RECORDS TO USE below:

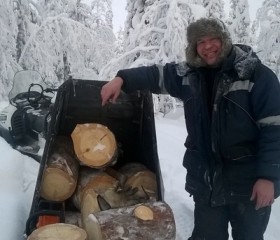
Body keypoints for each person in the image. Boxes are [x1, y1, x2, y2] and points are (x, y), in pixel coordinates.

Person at [100, 17, 280, 240]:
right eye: (200, 42)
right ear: (194, 47)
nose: (207, 46)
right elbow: (156, 75)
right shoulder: (189, 75)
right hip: (207, 183)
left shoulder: (256, 75)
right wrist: (122, 79)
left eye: (213, 39)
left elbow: (275, 130)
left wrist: (268, 177)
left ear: (224, 40)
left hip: (248, 183)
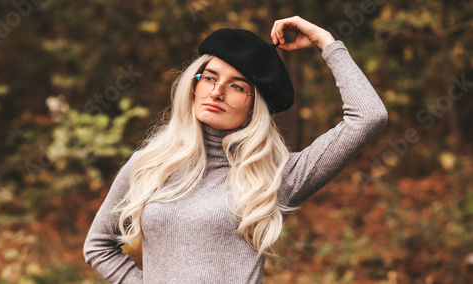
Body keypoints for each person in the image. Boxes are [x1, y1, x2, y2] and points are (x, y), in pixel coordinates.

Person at [83, 16, 387, 283]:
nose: (217, 91)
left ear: (256, 106)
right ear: (193, 85)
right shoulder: (148, 164)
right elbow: (98, 247)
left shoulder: (275, 177)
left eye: (237, 86)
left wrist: (326, 42)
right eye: (210, 78)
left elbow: (368, 116)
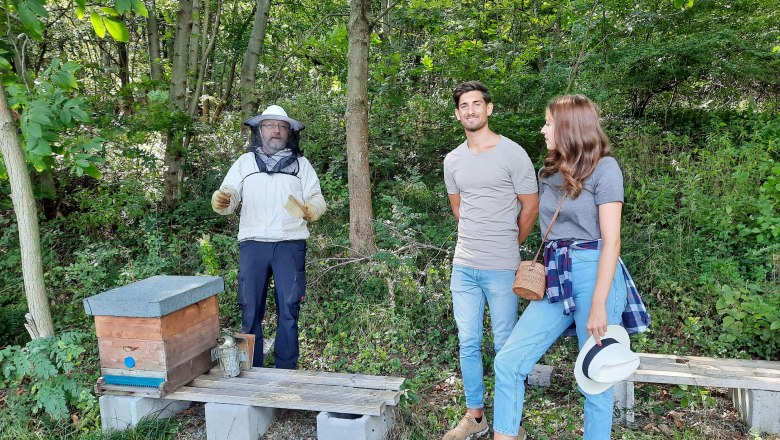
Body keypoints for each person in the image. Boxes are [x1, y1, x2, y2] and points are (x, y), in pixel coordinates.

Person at [492, 95, 650, 440]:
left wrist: (598, 303)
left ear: (568, 127)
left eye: (548, 123)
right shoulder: (548, 171)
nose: (543, 129)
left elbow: (613, 241)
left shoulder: (606, 169)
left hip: (595, 271)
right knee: (508, 361)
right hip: (555, 272)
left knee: (596, 378)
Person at [442, 81, 539, 440]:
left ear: (489, 108)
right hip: (463, 266)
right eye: (464, 106)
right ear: (458, 114)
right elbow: (459, 209)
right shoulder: (452, 160)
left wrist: (509, 244)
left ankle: (508, 423)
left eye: (476, 104)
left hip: (502, 268)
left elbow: (531, 207)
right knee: (468, 342)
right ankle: (476, 417)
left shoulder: (513, 154)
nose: (470, 110)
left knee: (504, 345)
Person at [211, 104, 326, 369]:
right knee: (250, 308)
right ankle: (251, 368)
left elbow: (316, 197)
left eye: (282, 126)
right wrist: (222, 200)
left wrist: (313, 209)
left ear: (289, 132)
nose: (276, 130)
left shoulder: (301, 165)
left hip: (290, 244)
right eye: (270, 125)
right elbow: (229, 194)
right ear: (260, 130)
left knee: (289, 309)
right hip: (253, 244)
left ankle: (286, 369)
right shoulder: (245, 162)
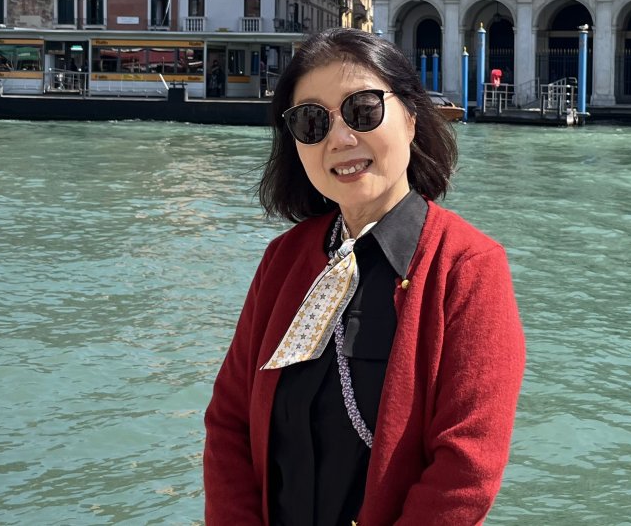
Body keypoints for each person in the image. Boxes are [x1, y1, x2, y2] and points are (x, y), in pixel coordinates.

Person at [204, 29, 525, 525]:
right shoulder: (283, 260)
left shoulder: (468, 266)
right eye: (312, 121)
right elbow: (229, 424)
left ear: (411, 117)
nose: (339, 138)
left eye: (363, 109)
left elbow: (466, 469)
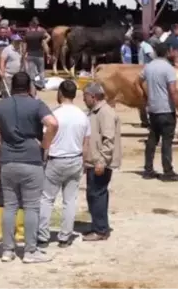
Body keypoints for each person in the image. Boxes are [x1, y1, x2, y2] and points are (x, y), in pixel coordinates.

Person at [0, 72, 59, 264]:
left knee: (9, 206)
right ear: (29, 87)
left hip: (7, 161)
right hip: (31, 160)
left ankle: (7, 250)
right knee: (31, 207)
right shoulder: (37, 104)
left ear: (12, 87)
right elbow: (52, 123)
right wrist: (45, 144)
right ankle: (30, 251)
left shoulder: (1, 105)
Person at [37, 80, 90, 248]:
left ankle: (43, 236)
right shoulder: (83, 116)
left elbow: (46, 140)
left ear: (60, 93)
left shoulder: (54, 115)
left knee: (47, 199)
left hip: (56, 159)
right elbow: (86, 143)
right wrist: (84, 162)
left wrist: (43, 152)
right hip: (75, 159)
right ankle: (65, 236)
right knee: (70, 200)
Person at [139, 42, 178, 181]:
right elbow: (173, 91)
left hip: (153, 108)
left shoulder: (149, 67)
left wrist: (145, 96)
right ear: (168, 52)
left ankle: (148, 169)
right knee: (166, 141)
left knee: (152, 139)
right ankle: (168, 171)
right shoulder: (168, 68)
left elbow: (137, 81)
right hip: (166, 109)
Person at [82, 82, 121, 241]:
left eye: (85, 96)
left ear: (93, 96)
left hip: (100, 162)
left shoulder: (105, 113)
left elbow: (109, 140)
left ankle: (100, 230)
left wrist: (101, 161)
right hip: (94, 161)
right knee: (94, 194)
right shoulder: (95, 112)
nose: (83, 100)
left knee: (97, 194)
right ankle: (98, 226)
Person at [24, 17, 51, 89]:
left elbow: (25, 44)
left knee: (31, 71)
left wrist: (24, 54)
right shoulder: (41, 31)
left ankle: (32, 85)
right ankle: (43, 85)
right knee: (41, 71)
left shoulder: (27, 31)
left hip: (30, 54)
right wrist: (46, 42)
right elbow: (48, 37)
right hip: (39, 54)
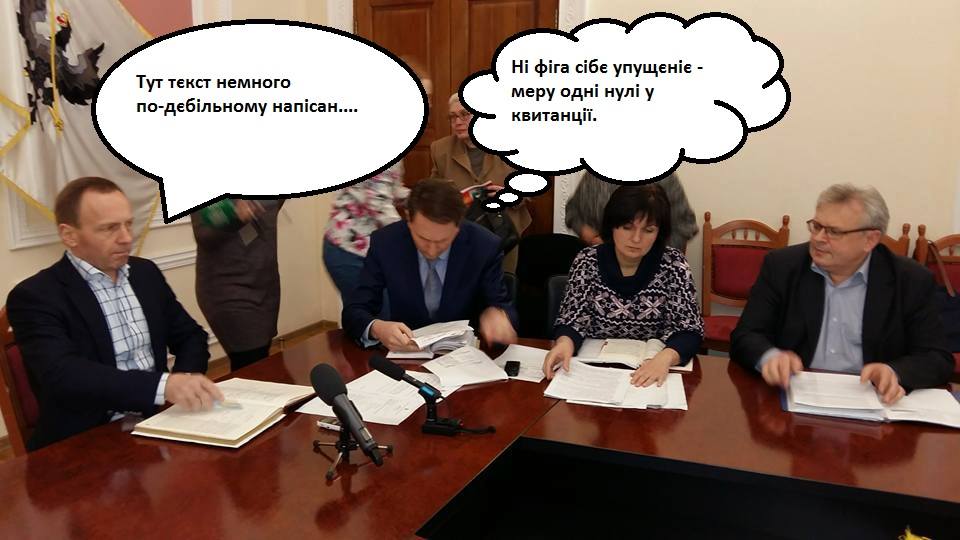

End of RECORDS TO USE.

**TO DO:**
Copy every line exactly, from the opening line of the entries down to the line holding "left elbow: (368, 116)", and keep the pictures out.

**EXERCISE RESPONSE:**
Body keypoints for each person in the image. Boxes are [x1, y1, x2, y2] and points are (x, y), in pixel coordinates.

Person at [100, 17, 280, 240]:
right eye: (200, 42)
right ear: (194, 47)
nose: (207, 46)
right elbow: (156, 75)
right shoulder: (189, 75)
right hip: (207, 183)
left shoulder: (256, 75)
right wrist: (122, 79)
left eye: (213, 39)
left elbow: (275, 130)
left wrist: (268, 177)
left ear: (224, 40)
left hip: (248, 183)
Body keypoints for each person in the image. Boxes are [x1, y1, x2, y2] and points are (x, y), in pixel coordinates.

Person at [83, 16, 387, 283]:
nose: (217, 91)
left ear: (256, 106)
right ear: (193, 85)
right shoulder: (148, 164)
right elbow: (98, 247)
left shoulder: (275, 177)
left eye: (237, 86)
left wrist: (326, 42)
right eye: (210, 78)
left elbow: (368, 116)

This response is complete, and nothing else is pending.